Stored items
════

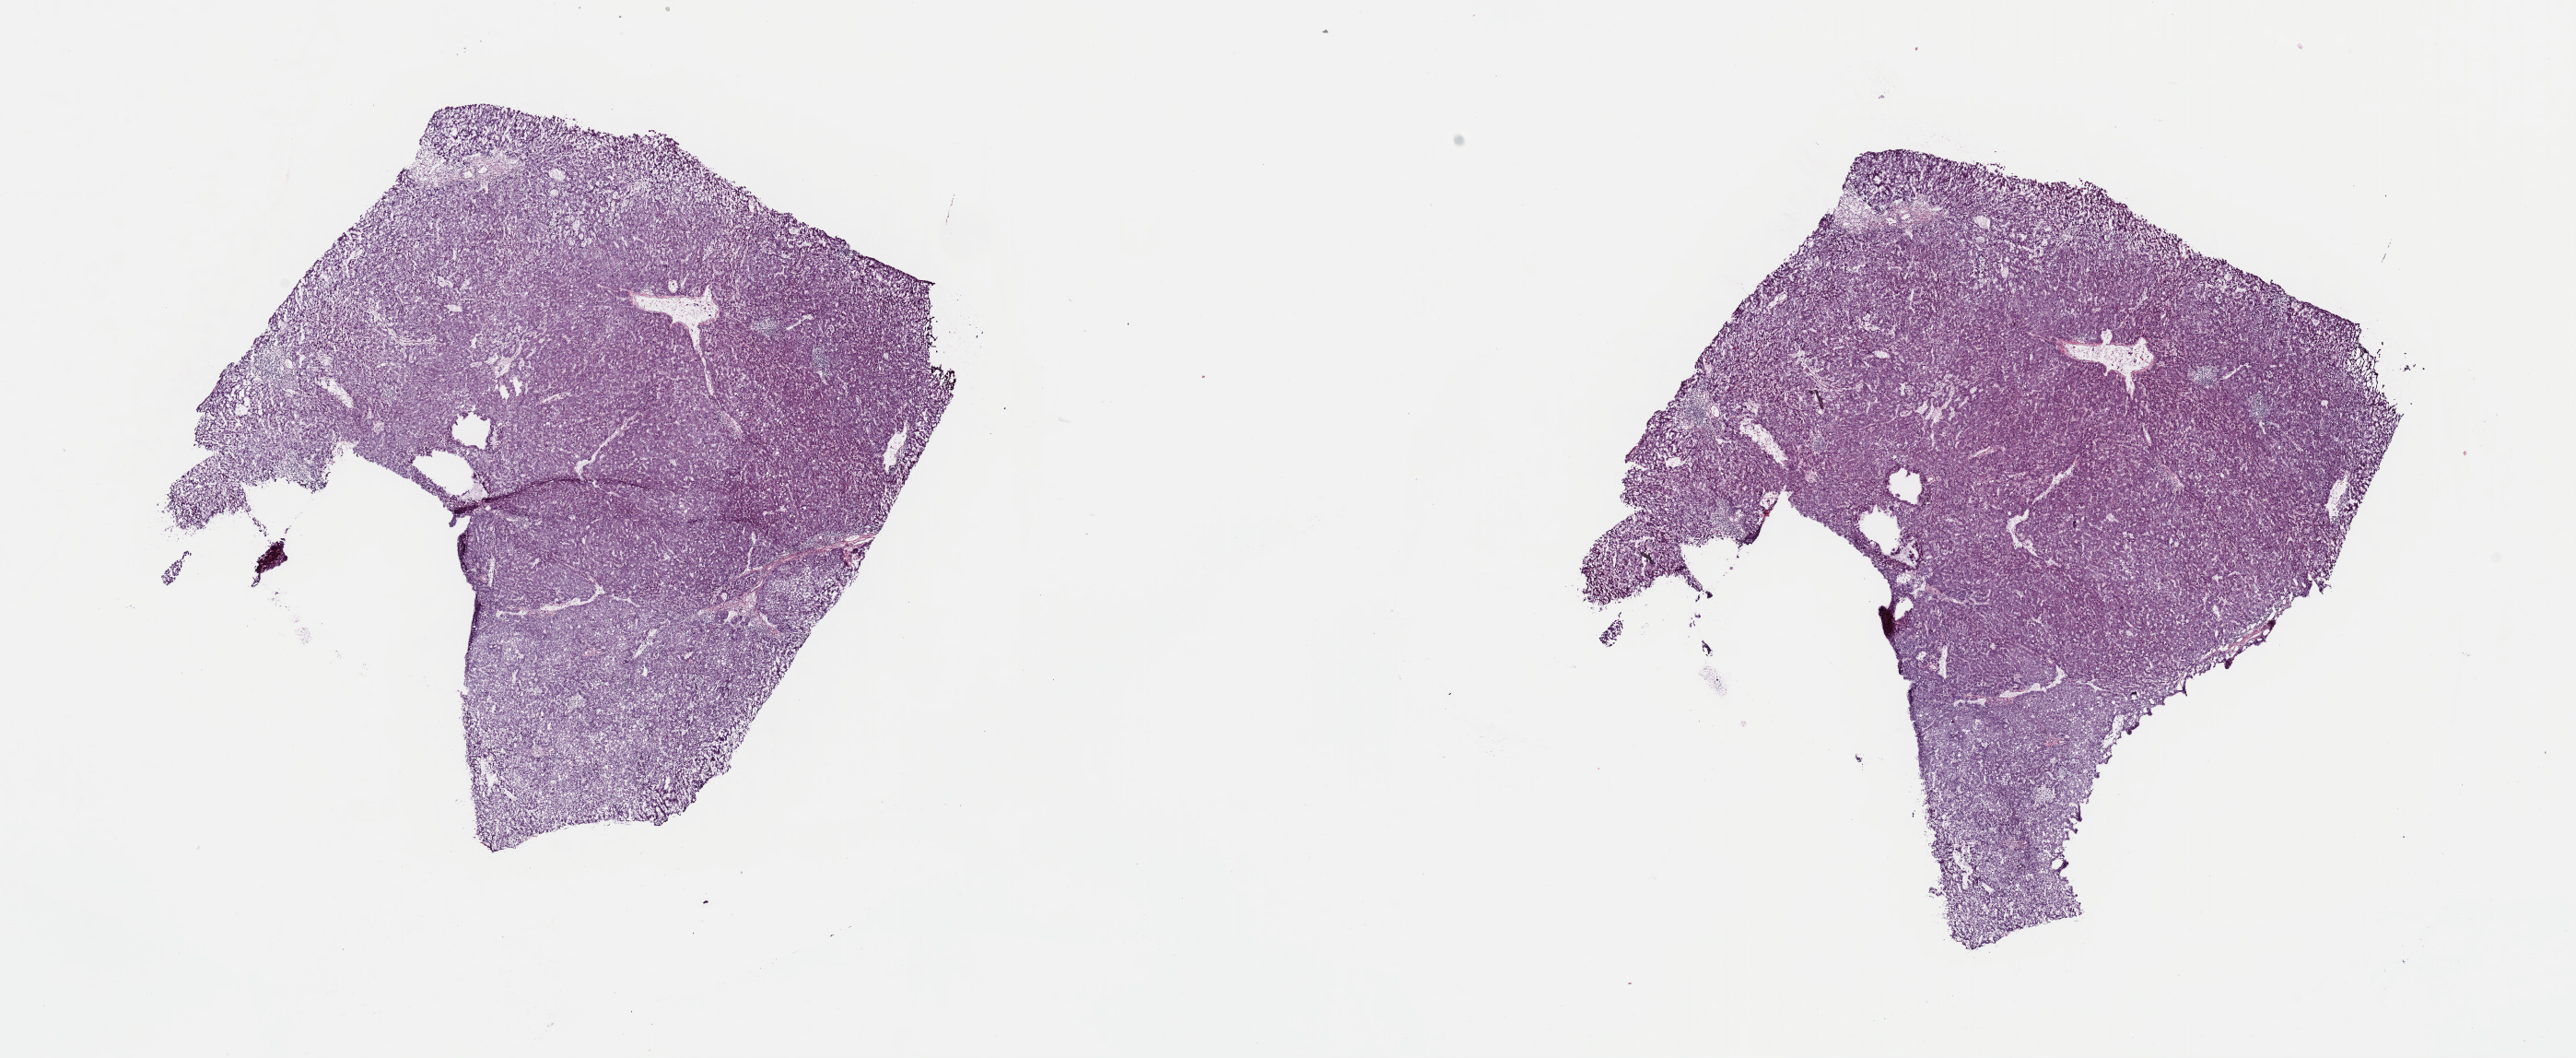
Digitized H&E-stained tissue section (whole slide) — a low-resolution overview of the entire scanned area, about 22.1 x 9.1 mm. Frozen section from the top of the tissue portion. Sample: primary tumour, liver. Male patient; age at initial diagnosis 67 years. Histologic grade: G2 (moderately differentiated). Composition of this section per pathologist review: tumour cells 95%, tumour nuclei 95%, normal cells 0%, stromal cells 5%, necrosis 0%. Inflammatory infiltration, as recorded: lymphocyte infiltration 10%, monocyte infiltration 0%, neutrophil infiltration 0%.
TNM: T2 NX M0. Histologic diagnosis: Hepatocellular carcinoma, NOS. AJCC pathologic stage: II.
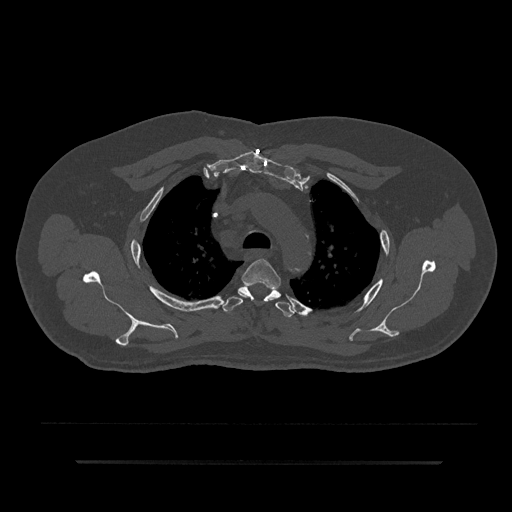
CT including the spine, one axial slice. Slice 639 of 797 in the series (ordered by position). Reconstruction kernel Br40s/3. 120 kVp. Bone window (W 1800 / L 400 HU). 0.5 mm slice thickness. 512 × 512 image matrix, field of view 464 × 464 mm. Patient: male, 59 years. Case-level facts recorded for this patient, not image findings: primary cancer: bile ducts.
Annotated regions visible in this slice (semi-automatic segmentation, software-assisted and operator-edited):
- T3 vertebra: bounding box (x1, y1, x2, y2) in pixels: (241, 258, 281, 288)
- T4 vertebra: (222, 284, 294, 317)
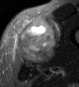
MRI of an extremity soft-tissue mass, one axial slice. Slice 25 of 45 in the series (ordered by position). STIR. MR volume resampled by the dataset authors to the PET/CT grid (not the native acquisition matrix). 3.27 mm slice thickness. 79 × 87 image matrix, field of view 77 × 85 mm. Male patient. Case-level facts recorded for this patient, not image findings: histological type: pleiomorphic leiomyosarcoma; grade: high; site of the primary tumour: left thigh.
Structures marked on this image (expert contour drawn on MRI and transferred to this co-registered scan by the dataset authors):
- gross tumour volume including surrounding oedema: bounding box <15,16,60,63> (left, top, right, bottom; pixels)
- gross tumour volume (mass): <15,18,57,63>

════

**WHAT THE EXERCISE ASKS:**
Print again, word for word, every line from the line with "- T3 vertebra: bounding" to the final line of the records, inclusive; skip the pictures.

**THE COMPLETED TASK:**
- T3 vertebra: bounding box (x1, y1, x2, y2) in pixels: (241, 258, 281, 288)
- T4 vertebra: (222, 284, 294, 317)
MRI of an extremity soft-tissue mass, one axial slice. Slice 25 of 45 in the series (ordered by position). STIR. MR volume resampled by the dataset authors to the PET/CT grid (not the native acquisition matrix). 3.27 mm slice thickness. 79 × 87 image matrix, field of view 77 × 85 mm. Male patient. Case-level facts recorded for this patient, not image findings: histological type: pleiomorphic leiomyosarcoma; grade: high; site of the primary tumour: left thigh.
Structures marked on this image (expert contour drawn on MRI and transferred to this co-registered scan by the dataset authors):
- gross tumour volume including surrounding oedema: bounding box <15,16,60,63> (left, top, right, bottom; pixels)
- gross tumour volume (mass): <15,18,57,63>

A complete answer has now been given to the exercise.